- Qué hacer -
Por favor, devuelve sin ningún cambio el pasaje del texto de lectura que va desde "De un plumazo, pues, los" hasta "era ilegítima.", ambos incluidos.

- Texto de lectura -
_____
De un plumazo, pues, los dos
puntales de Val de Lozoya desparecieron en apenas unas semanas: primero, un
Papa legalmente constituido, esto es teológicamente hablando designado por el
Espíritu Santo, había sancionado el matrimonio entre Isabel de Castilla y
Fernando de Aragón; y, por otro lado, el duque de Berry se desdijo de su
promesa de casar con la hija del rey Enrique, un renuncio éste que era todo lo
que necesitaba media Castilla para terminar de convencerse de que la chavala
era ilegítima.
Llevado por los nervios, la
urgencia, la sed de venganza o la simple volatilidad mental (esto último,
altamente probable), Enrique de Trastámara cometió un error estratégico a
principios de 1472, y le concedió la villa de Sepúlveda a su siempre querido
Pacheco. Digo que fue un error estratégico porque si había una comarca dentro
de Castilla que los esposos, conocedores de que allí había tema, se estaban
trabajando a fondo, enviando emisarios, reclutando lanceros y haciendo
propaganda, ésa era toda la zona del Guadarrama donde está ubicada la preciosa
villa segoviana. Como consecuencia, los sepulvedanos se alzaron en contra de la
concesión y petaron el pueblo de estandartes con el yugo y las flechas.
_____
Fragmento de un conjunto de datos

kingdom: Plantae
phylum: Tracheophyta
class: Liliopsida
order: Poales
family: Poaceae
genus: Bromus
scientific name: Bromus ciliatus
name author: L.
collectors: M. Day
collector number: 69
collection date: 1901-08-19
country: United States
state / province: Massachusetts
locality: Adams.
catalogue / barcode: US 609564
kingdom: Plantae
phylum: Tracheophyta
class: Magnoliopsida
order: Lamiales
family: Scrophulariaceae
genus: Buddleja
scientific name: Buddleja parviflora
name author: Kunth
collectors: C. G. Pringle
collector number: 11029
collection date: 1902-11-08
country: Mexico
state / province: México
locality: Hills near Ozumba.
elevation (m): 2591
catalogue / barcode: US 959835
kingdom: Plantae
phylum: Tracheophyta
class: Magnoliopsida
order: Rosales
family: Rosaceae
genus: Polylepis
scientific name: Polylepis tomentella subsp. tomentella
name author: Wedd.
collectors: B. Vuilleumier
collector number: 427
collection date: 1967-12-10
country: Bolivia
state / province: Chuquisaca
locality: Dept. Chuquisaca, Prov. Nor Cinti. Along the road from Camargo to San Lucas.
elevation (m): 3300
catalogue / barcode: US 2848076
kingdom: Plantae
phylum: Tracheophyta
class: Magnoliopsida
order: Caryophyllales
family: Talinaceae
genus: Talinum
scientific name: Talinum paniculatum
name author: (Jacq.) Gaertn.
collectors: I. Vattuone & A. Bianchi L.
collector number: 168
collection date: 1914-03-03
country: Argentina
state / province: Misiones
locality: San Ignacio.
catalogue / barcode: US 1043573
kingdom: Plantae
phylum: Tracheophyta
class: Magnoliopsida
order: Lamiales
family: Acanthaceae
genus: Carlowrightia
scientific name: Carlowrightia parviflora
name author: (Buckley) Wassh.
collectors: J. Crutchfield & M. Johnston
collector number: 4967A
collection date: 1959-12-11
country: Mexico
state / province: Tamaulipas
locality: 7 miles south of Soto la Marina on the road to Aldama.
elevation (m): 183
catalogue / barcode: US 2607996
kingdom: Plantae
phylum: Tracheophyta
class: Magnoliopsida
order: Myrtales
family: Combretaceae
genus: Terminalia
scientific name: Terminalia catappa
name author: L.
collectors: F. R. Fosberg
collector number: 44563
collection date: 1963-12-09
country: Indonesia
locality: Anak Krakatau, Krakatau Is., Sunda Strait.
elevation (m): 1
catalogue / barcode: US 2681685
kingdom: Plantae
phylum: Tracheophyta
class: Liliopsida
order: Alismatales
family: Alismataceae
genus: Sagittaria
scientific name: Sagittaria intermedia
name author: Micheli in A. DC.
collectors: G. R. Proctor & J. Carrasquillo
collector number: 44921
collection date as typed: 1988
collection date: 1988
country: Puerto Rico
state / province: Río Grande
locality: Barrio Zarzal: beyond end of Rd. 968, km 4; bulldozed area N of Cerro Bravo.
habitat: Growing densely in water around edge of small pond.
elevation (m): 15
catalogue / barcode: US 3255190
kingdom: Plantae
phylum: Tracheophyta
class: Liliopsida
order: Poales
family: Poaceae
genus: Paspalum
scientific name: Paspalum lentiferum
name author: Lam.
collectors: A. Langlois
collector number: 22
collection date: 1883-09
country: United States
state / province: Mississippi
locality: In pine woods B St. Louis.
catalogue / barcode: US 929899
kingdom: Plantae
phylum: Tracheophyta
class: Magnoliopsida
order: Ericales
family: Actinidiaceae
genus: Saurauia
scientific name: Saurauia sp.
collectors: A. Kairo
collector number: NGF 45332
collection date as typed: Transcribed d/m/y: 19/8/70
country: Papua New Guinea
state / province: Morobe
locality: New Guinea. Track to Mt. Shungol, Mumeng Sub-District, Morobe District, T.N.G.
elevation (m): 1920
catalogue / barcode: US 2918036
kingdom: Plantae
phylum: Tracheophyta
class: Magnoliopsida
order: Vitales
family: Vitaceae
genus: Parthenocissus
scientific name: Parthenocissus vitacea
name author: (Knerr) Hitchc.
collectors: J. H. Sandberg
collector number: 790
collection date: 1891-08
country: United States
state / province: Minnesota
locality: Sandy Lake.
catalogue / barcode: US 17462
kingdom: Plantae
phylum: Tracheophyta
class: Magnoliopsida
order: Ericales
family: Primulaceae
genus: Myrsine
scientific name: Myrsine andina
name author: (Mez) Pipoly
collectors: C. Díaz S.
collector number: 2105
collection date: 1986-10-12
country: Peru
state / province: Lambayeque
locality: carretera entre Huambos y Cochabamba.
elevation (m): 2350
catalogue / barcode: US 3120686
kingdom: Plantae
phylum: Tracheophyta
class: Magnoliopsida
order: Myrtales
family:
_____
- Ejercicio resuelto -
De un plumazo, pues, los dos
puntales de Val de Lozoya desparecieron en apenas unas semanas: primero, un
Papa legalmente constituido, esto es teológicamente hablando designado por el
Espíritu Santo, había sancionado el matrimonio entre Isabel de Castilla y
Fernando de Aragón; y, por otro lado, el duque de Berry se desdijo de su
promesa de casar con la hija del rey Enrique, un renuncio éste que era todo lo
que necesitaba media Castilla para terminar de convencerse de que la chavala
era ilegítima.